In a recent study, a team of Chinese researchers has uncovered a startling correlation between stock market volatility and the risk of major adverse cardiovascular events and suicide.
The research, which analyzed over 12 million deaths across China from 2013 to 2019, provides compelling evidence that the psychological stress induced by stock market fluctuations has severe and immediate health implications.
The study, published in Engineering, demonstrates that both increases and decreases in daily stock returns are associated with a heightened risk of mortality from major adverse cardiovascular events and suicide, with the risk being most pronounced among individuals aged 65–74, males, and those with lower education levels.
Leveraging an individual-level time-stratified case-crossover design, the researchers examined the impact of daily stock volatility, including daily returns and intra-daily oscillations for three kinds of stock indices.
Study Findings
The study’s findings indicate that a 1% decrease in daily returns is associated with a 0.74%–1.04% increase in mortality risks of major adverse cardiovascular events and a 1.77% increase in suicide risk. Similarly, a 1% increase in daily returns and intra-daily stock oscillations correspond to risk increments of 0.57%–0.85% and 0.67%–0.77%, respectively.
Stock markets are critical for economic growth, serving as platforms for capital raising and wealth generation. However, the volatility inherent in these markets can lead to significant psychological distress among investors. The study’s findings suggest that the stress from stock market volatility is not just a financial concern but a public health issue that requires immediate attention.

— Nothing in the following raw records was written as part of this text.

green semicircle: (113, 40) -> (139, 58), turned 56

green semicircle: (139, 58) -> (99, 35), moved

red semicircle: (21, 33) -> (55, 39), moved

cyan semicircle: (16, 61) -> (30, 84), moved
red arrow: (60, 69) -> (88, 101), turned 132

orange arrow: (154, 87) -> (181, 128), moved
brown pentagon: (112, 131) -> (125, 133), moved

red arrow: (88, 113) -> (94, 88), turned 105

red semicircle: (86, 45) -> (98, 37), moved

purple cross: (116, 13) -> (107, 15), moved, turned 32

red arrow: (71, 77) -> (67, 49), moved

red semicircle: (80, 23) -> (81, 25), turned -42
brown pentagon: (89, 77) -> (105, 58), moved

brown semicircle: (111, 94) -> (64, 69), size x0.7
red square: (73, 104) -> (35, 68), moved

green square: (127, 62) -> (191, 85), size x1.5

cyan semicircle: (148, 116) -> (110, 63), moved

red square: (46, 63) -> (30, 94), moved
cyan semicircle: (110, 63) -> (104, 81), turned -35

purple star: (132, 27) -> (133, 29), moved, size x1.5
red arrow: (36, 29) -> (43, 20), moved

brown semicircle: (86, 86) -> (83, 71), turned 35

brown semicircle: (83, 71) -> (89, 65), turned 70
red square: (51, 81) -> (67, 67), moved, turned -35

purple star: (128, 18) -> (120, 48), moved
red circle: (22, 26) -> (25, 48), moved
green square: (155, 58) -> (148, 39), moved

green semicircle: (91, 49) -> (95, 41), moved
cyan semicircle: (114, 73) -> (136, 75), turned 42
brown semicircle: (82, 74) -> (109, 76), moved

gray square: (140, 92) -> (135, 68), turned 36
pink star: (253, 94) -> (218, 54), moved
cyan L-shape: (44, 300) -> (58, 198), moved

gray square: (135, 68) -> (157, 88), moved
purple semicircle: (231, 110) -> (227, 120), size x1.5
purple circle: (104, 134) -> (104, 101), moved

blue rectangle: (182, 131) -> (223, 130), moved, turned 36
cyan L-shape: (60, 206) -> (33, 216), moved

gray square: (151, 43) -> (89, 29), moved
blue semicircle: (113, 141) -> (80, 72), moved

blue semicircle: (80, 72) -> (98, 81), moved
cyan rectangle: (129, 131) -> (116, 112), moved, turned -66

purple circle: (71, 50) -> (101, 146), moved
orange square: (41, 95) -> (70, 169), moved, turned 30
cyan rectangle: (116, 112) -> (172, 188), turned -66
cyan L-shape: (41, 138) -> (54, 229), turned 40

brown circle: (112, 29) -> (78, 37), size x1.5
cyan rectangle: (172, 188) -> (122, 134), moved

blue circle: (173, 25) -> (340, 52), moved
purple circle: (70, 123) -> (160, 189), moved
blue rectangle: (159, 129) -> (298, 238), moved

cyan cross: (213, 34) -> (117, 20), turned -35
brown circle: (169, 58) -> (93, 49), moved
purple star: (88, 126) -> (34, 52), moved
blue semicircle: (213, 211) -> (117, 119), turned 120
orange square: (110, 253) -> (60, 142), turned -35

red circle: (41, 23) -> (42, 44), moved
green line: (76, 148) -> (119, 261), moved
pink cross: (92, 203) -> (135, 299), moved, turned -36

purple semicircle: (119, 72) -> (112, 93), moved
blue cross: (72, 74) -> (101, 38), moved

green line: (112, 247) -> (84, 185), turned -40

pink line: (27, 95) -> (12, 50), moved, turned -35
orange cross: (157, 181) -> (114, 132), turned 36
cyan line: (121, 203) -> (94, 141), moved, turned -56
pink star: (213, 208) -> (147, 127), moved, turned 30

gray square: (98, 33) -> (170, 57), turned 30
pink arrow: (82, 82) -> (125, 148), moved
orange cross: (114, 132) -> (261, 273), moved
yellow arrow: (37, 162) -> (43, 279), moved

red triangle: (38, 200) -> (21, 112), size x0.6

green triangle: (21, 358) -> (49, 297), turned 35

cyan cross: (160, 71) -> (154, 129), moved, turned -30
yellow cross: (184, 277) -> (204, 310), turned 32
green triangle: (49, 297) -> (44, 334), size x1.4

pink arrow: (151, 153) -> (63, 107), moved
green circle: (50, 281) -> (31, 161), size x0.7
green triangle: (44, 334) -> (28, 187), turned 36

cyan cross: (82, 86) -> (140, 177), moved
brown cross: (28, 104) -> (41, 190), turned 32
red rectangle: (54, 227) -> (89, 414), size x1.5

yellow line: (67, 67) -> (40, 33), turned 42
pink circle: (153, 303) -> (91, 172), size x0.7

The research highlights the need for targeted health education and mental support, especially during periods of market instability. It also calls for government and public awareness campaigns to mitigate the cardiovascular and mental health risks associated with stock market volatility.
As stock markets continue to be a significant part of the global economy, understanding and addressing the psychosocial impact of stock market volatility is essential. Researchers say the study’s findings provide a foundation for developing effective interventions and support systems to protect the health of investors and the broader population.